Projects
Developed an AR-based mobile game inspired by Pokémon GO, enabling users to plant and grow virtual trees at real-world landmarks, integrating Unity and AR Foundation for immersive gameplay. Implemented location-based mechanics to reward users with virtual seeds for exploring new landmarks, encouraging outdoor activity and engagement through gamified progression systems.
This project is a comprehensive solution for scraping and managing internship and co-op listings for the 2024-2025 school year. It focuses on positions in software engineering (SWE), quantitative trading (Quant), Electrical Engineering/Hardware, and business domains. The scraper collects listings from LinkedIn, the Pitt CSC & Simplify GitHub repository, and the Ouckah & CSCareers GitHub repository. The platform also incorporates Google OAuth for seamless user management.
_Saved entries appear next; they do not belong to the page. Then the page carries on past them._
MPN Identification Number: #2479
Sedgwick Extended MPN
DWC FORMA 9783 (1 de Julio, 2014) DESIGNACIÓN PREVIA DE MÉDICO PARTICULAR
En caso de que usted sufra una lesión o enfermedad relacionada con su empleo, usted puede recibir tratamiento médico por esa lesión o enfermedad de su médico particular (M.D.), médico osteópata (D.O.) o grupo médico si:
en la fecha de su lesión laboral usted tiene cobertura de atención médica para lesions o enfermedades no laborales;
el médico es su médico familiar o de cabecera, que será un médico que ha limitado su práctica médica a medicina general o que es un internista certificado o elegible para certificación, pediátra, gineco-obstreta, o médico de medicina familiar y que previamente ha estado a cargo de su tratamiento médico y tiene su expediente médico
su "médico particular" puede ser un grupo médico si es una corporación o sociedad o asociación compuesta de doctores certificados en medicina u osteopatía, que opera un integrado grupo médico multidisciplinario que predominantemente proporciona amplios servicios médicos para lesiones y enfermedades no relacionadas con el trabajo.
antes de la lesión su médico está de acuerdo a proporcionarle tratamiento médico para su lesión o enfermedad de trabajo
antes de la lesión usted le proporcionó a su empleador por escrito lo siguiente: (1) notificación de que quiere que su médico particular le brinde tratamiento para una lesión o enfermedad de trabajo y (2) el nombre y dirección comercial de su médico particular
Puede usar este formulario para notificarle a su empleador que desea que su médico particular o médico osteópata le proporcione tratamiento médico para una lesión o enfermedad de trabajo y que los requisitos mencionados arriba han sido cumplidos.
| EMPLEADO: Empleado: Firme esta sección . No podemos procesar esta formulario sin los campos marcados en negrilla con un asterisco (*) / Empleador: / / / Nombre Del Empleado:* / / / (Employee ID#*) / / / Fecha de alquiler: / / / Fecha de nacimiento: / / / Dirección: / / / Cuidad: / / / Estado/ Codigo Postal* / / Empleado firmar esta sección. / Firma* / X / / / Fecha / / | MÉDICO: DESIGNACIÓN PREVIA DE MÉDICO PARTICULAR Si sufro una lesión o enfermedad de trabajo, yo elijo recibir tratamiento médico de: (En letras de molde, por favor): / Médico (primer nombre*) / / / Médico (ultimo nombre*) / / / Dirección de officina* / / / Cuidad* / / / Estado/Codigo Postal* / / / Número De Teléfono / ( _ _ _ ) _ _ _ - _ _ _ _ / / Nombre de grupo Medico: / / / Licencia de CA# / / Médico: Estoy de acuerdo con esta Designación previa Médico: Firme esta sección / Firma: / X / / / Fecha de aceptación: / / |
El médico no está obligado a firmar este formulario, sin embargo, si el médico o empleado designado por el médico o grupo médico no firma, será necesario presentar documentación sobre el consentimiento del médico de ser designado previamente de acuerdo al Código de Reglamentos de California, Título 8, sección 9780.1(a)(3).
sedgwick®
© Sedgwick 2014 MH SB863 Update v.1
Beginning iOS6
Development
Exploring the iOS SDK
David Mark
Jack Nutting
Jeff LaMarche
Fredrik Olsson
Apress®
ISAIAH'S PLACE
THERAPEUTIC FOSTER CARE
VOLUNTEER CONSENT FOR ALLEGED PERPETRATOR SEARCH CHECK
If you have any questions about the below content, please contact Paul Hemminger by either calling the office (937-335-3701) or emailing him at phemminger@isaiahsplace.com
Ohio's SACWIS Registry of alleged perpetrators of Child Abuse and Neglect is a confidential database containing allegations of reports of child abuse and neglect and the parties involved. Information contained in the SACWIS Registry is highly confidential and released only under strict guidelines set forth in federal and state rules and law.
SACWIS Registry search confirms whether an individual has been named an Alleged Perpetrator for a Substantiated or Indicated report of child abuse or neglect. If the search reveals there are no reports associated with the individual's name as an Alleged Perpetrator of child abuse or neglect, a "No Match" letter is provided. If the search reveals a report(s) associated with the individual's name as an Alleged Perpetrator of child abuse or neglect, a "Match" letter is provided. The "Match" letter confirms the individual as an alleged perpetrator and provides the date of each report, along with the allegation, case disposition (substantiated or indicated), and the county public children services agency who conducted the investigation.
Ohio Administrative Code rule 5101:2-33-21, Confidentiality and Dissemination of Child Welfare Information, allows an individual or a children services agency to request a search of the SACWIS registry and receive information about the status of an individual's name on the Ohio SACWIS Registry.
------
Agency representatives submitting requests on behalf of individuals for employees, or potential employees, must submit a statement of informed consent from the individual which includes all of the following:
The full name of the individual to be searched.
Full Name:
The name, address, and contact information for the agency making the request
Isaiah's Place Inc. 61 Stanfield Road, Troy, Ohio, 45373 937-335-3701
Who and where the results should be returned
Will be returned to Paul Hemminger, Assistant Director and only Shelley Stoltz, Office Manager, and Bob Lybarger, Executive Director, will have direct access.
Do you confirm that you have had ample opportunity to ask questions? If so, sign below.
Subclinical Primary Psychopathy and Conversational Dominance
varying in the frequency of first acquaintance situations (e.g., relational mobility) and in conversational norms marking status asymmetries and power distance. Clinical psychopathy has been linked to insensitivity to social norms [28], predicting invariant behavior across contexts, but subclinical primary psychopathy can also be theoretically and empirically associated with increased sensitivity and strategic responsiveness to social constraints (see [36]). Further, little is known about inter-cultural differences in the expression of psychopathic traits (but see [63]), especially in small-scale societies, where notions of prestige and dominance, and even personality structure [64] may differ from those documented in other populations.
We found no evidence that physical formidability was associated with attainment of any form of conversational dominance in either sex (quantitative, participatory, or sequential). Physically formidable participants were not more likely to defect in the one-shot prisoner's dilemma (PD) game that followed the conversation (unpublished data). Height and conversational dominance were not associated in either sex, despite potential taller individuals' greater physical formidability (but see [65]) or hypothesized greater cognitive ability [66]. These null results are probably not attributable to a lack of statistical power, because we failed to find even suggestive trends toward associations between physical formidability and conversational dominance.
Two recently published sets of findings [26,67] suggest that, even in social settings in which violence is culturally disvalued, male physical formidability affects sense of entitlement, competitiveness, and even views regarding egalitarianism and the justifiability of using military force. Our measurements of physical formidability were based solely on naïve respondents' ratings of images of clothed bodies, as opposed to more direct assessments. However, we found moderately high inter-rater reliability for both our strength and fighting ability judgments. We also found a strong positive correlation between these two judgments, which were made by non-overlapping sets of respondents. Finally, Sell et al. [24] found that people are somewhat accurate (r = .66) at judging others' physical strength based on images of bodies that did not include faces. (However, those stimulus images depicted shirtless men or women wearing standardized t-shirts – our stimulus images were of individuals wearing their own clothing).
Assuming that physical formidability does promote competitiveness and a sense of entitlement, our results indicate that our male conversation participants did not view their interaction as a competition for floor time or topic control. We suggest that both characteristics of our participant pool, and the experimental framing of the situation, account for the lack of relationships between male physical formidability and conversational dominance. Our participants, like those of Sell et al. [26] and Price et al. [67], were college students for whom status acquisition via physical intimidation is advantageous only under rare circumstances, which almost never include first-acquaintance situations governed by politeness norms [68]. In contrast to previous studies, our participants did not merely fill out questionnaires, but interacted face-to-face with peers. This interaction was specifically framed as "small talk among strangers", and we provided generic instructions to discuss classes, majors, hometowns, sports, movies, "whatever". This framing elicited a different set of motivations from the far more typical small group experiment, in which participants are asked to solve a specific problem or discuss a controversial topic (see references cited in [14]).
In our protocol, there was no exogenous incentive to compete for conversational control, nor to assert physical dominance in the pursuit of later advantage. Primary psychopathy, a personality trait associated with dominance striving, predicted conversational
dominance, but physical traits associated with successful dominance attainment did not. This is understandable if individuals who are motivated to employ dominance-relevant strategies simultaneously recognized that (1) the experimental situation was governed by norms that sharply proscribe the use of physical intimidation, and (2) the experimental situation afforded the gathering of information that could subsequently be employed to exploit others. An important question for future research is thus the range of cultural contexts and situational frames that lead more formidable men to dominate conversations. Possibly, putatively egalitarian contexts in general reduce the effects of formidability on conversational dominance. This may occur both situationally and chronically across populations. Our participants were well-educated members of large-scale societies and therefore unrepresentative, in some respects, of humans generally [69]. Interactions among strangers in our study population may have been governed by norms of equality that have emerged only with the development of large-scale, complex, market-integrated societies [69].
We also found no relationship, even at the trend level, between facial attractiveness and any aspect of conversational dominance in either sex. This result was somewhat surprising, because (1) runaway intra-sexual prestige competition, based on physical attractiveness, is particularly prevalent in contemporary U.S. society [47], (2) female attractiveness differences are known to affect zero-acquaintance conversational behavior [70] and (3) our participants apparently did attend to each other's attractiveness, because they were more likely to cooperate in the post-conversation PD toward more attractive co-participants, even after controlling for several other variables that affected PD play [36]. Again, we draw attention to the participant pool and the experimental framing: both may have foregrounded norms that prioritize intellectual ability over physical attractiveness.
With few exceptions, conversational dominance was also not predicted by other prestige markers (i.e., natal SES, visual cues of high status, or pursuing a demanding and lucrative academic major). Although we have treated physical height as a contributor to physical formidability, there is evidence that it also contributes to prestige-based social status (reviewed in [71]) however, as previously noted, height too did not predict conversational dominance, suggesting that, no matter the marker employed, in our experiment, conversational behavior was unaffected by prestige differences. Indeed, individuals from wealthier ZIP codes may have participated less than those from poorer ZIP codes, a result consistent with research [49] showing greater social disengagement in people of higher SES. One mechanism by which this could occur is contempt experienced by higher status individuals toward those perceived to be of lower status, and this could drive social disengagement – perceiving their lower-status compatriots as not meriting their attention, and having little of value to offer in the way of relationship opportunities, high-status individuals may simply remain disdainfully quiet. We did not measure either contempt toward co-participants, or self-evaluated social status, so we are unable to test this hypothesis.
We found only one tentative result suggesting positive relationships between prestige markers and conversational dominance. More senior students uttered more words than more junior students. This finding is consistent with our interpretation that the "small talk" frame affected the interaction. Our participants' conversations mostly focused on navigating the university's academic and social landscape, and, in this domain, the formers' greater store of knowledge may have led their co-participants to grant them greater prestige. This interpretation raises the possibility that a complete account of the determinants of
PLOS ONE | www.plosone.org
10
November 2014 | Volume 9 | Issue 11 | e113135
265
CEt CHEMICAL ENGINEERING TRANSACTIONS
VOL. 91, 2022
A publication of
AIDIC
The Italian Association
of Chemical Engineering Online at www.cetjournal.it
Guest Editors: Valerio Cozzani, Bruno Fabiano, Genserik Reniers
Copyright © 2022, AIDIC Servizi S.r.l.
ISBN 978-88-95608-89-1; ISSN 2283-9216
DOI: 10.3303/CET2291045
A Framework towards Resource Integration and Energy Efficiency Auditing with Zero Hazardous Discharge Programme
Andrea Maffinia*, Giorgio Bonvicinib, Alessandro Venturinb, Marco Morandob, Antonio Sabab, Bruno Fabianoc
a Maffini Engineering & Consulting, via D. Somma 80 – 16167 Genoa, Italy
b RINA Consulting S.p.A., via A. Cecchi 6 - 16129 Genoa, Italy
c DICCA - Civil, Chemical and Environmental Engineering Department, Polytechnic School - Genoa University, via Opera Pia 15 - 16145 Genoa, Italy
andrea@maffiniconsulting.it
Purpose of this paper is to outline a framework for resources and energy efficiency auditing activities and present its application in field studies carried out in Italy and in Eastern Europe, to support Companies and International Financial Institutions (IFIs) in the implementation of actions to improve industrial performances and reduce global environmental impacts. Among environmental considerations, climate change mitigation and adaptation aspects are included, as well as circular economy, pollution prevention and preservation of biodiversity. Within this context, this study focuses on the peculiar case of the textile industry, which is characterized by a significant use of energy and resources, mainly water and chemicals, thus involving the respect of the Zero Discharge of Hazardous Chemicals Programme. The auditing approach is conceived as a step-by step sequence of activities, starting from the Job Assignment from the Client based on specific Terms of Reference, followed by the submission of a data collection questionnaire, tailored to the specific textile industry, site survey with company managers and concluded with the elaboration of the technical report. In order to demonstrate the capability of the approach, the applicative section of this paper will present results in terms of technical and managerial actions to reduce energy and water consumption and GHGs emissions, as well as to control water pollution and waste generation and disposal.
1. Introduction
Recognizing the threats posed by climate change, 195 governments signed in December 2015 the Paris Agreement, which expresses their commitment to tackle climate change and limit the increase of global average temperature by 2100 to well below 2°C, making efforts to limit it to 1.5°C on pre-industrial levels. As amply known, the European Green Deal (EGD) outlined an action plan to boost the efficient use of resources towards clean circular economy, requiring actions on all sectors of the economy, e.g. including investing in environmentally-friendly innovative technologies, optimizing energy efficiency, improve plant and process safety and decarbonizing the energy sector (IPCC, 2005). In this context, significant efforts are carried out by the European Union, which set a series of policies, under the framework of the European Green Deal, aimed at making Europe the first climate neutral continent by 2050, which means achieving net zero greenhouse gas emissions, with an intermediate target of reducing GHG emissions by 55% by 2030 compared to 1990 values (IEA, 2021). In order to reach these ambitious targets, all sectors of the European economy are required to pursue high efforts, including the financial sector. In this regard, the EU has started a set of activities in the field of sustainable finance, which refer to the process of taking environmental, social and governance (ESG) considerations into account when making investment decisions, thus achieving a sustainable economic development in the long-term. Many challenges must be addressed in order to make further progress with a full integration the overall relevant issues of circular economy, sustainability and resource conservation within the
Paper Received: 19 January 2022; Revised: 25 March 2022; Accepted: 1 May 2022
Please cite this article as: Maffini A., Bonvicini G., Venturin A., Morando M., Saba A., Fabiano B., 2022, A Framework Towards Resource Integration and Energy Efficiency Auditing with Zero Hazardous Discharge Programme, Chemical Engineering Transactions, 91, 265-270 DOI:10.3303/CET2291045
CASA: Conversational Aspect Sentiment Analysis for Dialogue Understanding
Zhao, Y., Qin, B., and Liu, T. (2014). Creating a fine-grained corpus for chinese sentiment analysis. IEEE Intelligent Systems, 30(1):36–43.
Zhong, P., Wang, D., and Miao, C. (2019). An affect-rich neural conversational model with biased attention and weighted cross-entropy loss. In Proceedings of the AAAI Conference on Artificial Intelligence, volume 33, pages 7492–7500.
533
Barterville is designed to challenge users to push their creativity and persuasion skills to the limit. The core of the experience revolves around interacting with various AI characters. The goal is to negotiate trades, starting with lower-value items and working to the highest-value trades. Each decision requires careful consideration, strategic thinking, and understanding of the AI characters’ motivations and behavior.
A delightful utility application designed to offer insights and analytics about your iMessage usage over the past year. Much like Spotify Wrapped provides a summary of your music listening habits, iMessage Wrapped compiles and presents a comprehensive overview of your most frequent contacts, popular emojis, message frequency, and other intriguing statistics derived from your iMessage conversations throughout the year. Gain fascinating insights into your communication patterns and relive memorable moments as you explore your personalized iMessage journey.
Created a disease prediction model to enhance proactive healthcare. The model employs machine learning to analyze data, aiming to predict diseases early. Paired with an intuitive frontend, the model's output is presented in a user-friendly interface, offering clear insights and predictions. This frontend facilitates seamless interaction for both individuals and healthcare providers, empowering them with accessible and actionable information. The combination of accurate disease predictions and a user-friendly interface enhances early intervention, improves patient outcomes, and contributes to overall public health.
Addressed issues related to post-navigation statistics caching and unresponsive URLs, ensuring a smoother user experience. Contributed two accepted pull requests incorporated into version 23.8 of WordPress iOS, available on the App Store. Implemented a comprehensive Quality Assurance strategy, incorporating unit and regression testing, mocking, and style checks to thoroughly assess modifications and resolve issues while maintaining existing functionalities.